Where is everyone from L.A.? PHOTO: THE JADED LOCAL

My knee is smoked to cinders but I’ve been out one-legging it every damn day because Spring in Mammoth is one of the best experiences in skiing. You’ve got this big old mountain pretty much to yourself. I can’t believe that there’s like 20 million people within driving range and it’s just us up here. Way to blow it, California.

I’m sure all sorts of Super Cool Industry Stuff happened here this winter, and some people got sick in the stunt park or whatever, but the actual stars this year were the snowmaking and cat crews. They made a Thanksgiving to Memorial Day ski season out of about two storms, grinding it out every night to rearrange a finite number of flakes into a fully operational battle station. Cheers, ladies!

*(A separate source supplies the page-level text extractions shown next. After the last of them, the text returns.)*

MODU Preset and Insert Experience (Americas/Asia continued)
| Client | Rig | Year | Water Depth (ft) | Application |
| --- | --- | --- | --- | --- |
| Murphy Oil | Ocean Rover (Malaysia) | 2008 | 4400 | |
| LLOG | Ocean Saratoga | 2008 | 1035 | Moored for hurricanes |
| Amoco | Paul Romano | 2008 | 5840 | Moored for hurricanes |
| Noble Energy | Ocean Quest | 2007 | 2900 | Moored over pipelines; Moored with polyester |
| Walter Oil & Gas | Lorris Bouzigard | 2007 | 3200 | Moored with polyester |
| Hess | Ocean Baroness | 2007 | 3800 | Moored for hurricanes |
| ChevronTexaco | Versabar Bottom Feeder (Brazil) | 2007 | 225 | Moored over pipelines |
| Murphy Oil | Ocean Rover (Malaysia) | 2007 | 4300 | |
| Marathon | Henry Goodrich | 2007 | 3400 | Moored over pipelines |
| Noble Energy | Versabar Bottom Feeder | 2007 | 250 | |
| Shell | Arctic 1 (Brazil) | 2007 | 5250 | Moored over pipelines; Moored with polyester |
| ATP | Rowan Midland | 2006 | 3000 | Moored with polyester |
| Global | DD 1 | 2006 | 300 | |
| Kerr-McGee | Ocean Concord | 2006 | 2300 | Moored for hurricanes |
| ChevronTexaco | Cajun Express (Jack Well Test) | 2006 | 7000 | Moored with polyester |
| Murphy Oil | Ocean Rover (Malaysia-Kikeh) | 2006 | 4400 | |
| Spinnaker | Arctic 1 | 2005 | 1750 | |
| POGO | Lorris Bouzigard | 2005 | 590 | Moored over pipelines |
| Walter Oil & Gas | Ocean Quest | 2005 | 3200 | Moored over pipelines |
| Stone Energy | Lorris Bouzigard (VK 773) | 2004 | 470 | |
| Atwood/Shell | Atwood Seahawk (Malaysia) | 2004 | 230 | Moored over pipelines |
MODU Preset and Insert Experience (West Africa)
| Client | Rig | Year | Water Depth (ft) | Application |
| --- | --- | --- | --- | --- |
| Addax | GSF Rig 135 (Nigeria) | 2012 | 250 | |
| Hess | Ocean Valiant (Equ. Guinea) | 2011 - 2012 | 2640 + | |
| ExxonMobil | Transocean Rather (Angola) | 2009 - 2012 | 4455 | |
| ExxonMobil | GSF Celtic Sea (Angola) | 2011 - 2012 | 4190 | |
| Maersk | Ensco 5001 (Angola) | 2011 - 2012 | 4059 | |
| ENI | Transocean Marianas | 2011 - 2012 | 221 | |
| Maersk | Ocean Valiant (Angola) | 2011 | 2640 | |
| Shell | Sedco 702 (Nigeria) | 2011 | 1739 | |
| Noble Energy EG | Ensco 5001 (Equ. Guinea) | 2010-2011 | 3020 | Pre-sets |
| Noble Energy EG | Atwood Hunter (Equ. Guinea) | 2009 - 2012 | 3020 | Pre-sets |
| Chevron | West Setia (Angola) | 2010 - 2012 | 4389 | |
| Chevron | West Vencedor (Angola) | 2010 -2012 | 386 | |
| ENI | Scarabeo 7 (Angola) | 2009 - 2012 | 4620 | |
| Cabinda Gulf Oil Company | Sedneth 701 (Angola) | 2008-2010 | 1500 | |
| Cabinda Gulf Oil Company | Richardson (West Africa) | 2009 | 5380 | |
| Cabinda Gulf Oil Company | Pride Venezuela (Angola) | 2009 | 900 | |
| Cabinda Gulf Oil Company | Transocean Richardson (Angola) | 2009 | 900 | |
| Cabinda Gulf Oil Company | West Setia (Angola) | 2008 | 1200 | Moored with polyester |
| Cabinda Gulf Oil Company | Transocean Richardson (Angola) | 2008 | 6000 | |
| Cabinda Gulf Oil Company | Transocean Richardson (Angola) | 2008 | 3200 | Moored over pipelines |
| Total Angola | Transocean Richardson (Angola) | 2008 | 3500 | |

As for the rest of it, the Meaning Of It All, the Winter Wrap-Up: dammit man, it’s hard to really picture it here on the sundeck, but I’ll try.

All those funerals… too many friends gone, and too soon. Life is violent enough already, you know? I got to ski and hang out with some really great people this season: the Crist brothers and Super G in Sun Valley, the surly goofball badasses of Silverton, the sweet hippie heroes of Jackson, the only two locals in Solitude (yeah, boys!), the whole Salomon crew on a corporate pond skimming retreat, patrollers and lifties and guides, skids, dirtbags, Chamonix kamikazes, washed up weirdos and next big things.

All the money, the women, the personal wax tech and ski caddy, wearing next year’s goggles at the bar… those are great perks for sure, but the reason I work for POWDER is shredding dumb happy laps with rad people. I hope we can keep it topside long enough that I get to ski with you too. If you’re in Chile this summer I’ll be testing next year’s gnarliest mountaineering gear on casual heli laps while I try to find out who the Austrian is really working for.